== Job item ==
Count the lines below that contain the string "Aceh". Reply with the number alone.

== Data for this exercise ==
-*-*-

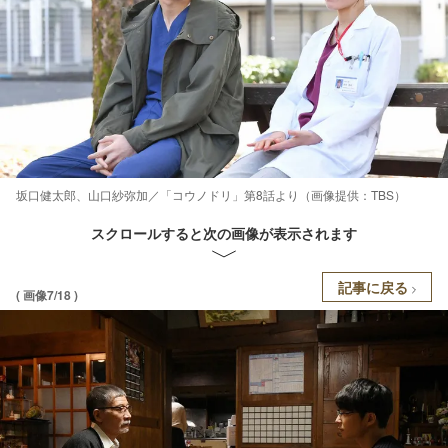
坂口健太郎、山口紗弥加／「コウノドリ」第8話より（画像提供：TBS）
スクロールすると次の画像が表示されます
記事に戻る
( 画像7/18 )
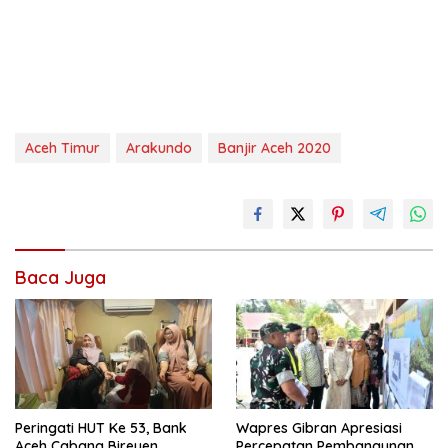
Aceh Timur
Arakundo
Banjir Aceh 2020
Baca Juga
Peringati HUT Ke 53, Bank
Wapres Gibran Apresiasi
Aceh Cabang Bireuen
Percepatan Pembangunan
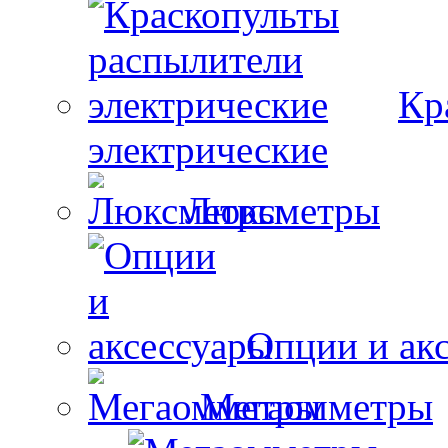
Кр
электрические
Люксметры
Опции и ак
Мегаомметры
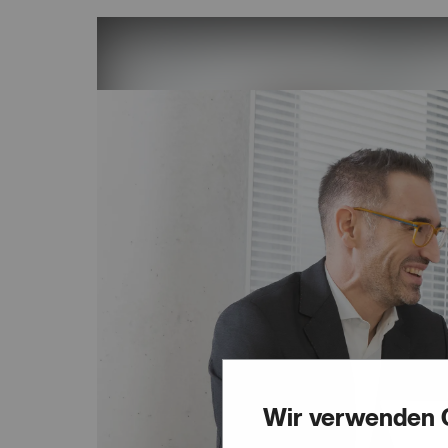
Wir verwenden 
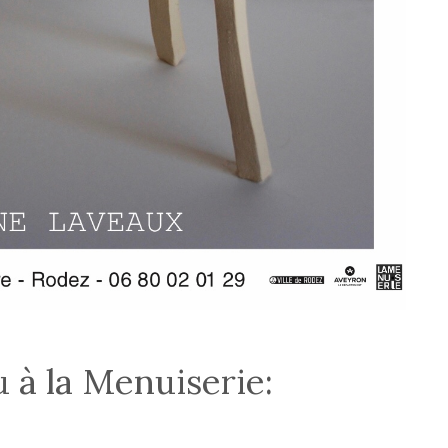
 à la Menuiserie:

-*-*-

== Result of the exercise ==
3